L15
MITOCHONDRIAL CA2+
HOMEOSTASIS AND THE CONTROL OF ENERGY METABOLISM IN NORMAL AND DISEASED CELLS
Rosario Rizzuto,
Paolo Pinton, Marisa Brini, L. Sophie Jouaville, Luisa Filippin, Anna Chiesa
and Tullio Pozzan
Dept. of Exp. Diagn. Medicine, Section of General
Pathology, University of Ferrara, via Borsari 46, 44100 Ferrara, Italy.
Although it has been known for over three decades that
[Ca2+] regulates three dehydrogenases of the Krebs cycle, until a few years ago
mitochondria were believed to play a marginal role in calcium homeostasis.

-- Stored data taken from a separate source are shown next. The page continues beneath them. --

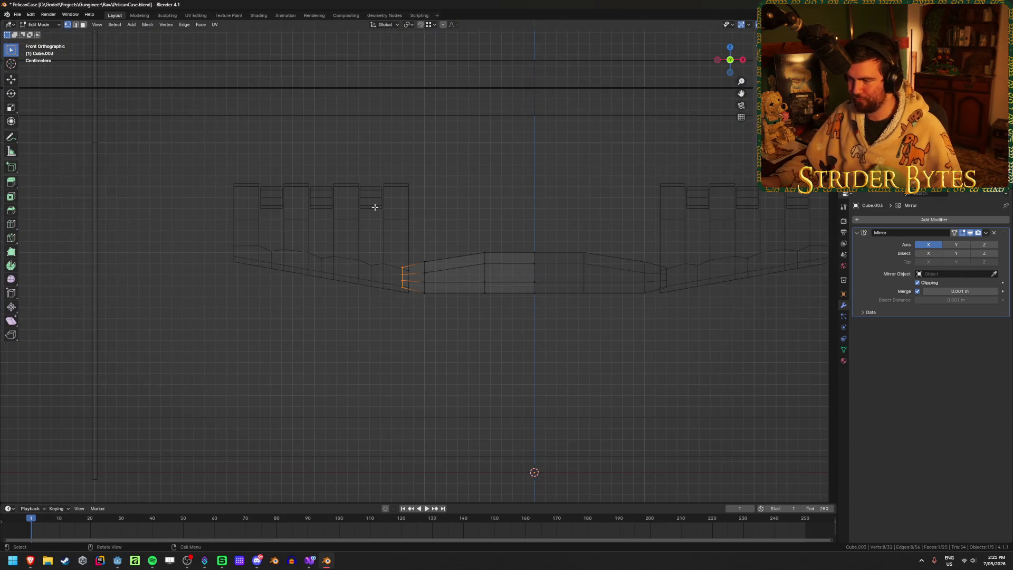
left_click_drag(361, 203, 566, 360)
key("s")
key("z")
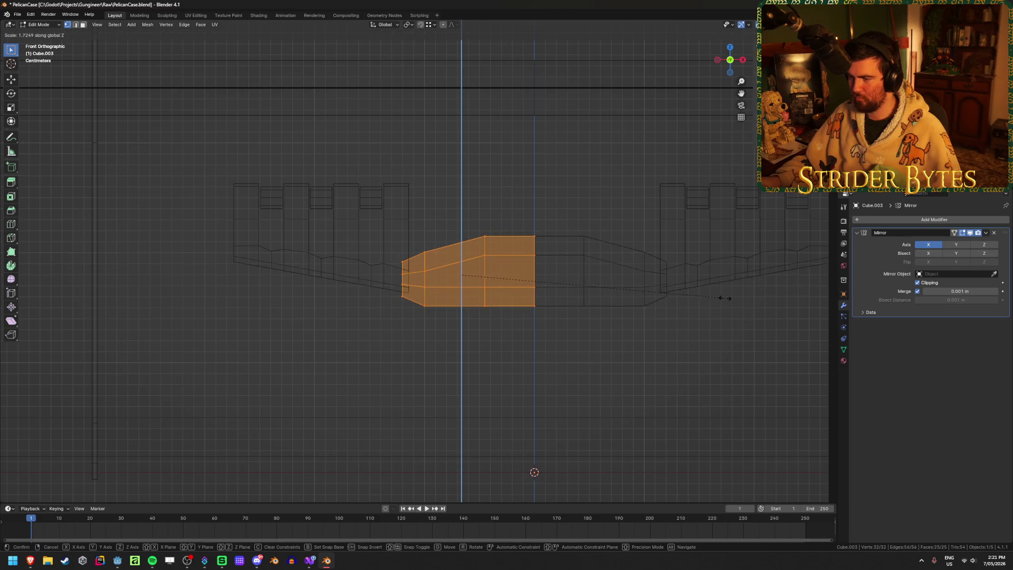
left_click(725, 297)
Step: Raise the grip section 0.006843 m along Z, disable X-ray, and return to Object Mode
key("g")
key("z")
left_click(728, 290)
key("alt+z")
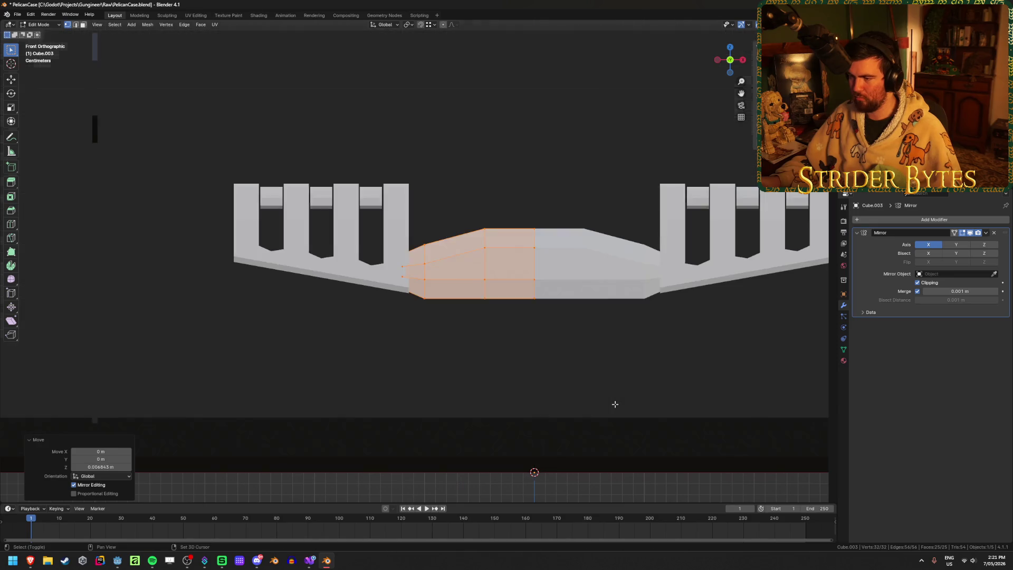
key("Tab")
scroll(591, 390, "down", 5)
mouse_move(591, 391)
middle_mouse_down()
mouse_move(561, 410)
mouse_move(504, 410)
mouse_move(482, 398)
mouse_move(489, 373)
mouse_move(473, 317)
mouse_move(445, 266)
mouse_move(495, 311)
mouse_move(559, 297)
mouse_move(576, 310)
mouse_move(543, 311)
middle_mouse_up()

Indeed, the low affinity of the mitochondrial Ca2+ transporters led to the
consensus that, in physiological conditions, Ca2+ uptake into mitochondria
would be marginal. In the past years, by measuring specifically the [Ca2+] in
the mitochondria, cytosol and ER with targeted chimeras of the Ca2+-sensitive
photoprotein aequorin, we have shown that this is not the case. When Ca2+ is
released from the ER (or enters through plasma membrane channels),
mitochondria, located in the proximity of the open channels, sense microdomains
of high [Ca2+], that meet the affinity of the uptake systems and allow large
and rapid increases in mitochondrial Ca2+ concentration ([Ca2+]m), sufficient
to stimulate the Ca2+-sensitive dehydrogenases. Thus, as directly shown by
monitoring NADH fluorescence and ATP levels (with a targeted chimera of the
ATP-sensitive photoprotein luciferase), mitochondrial Ca2+ signalling allows to
tune mitochondrial activity to the increased metabolic needs of a stimulated
cell. This local signalling route, that strongly depends on close contacts of
the mitochondria with the Ca2+ sources and on the driving force for
accumulation provided by the mitochondrial membrane potential, are specifically
affected in mtDNA-inherited oxidative phosphorylation defects.
References.
Rizzuto et al. Science 280, 1763-1766, 1998.
Brini et al., Nat. Med. 5, 951-954, 1999.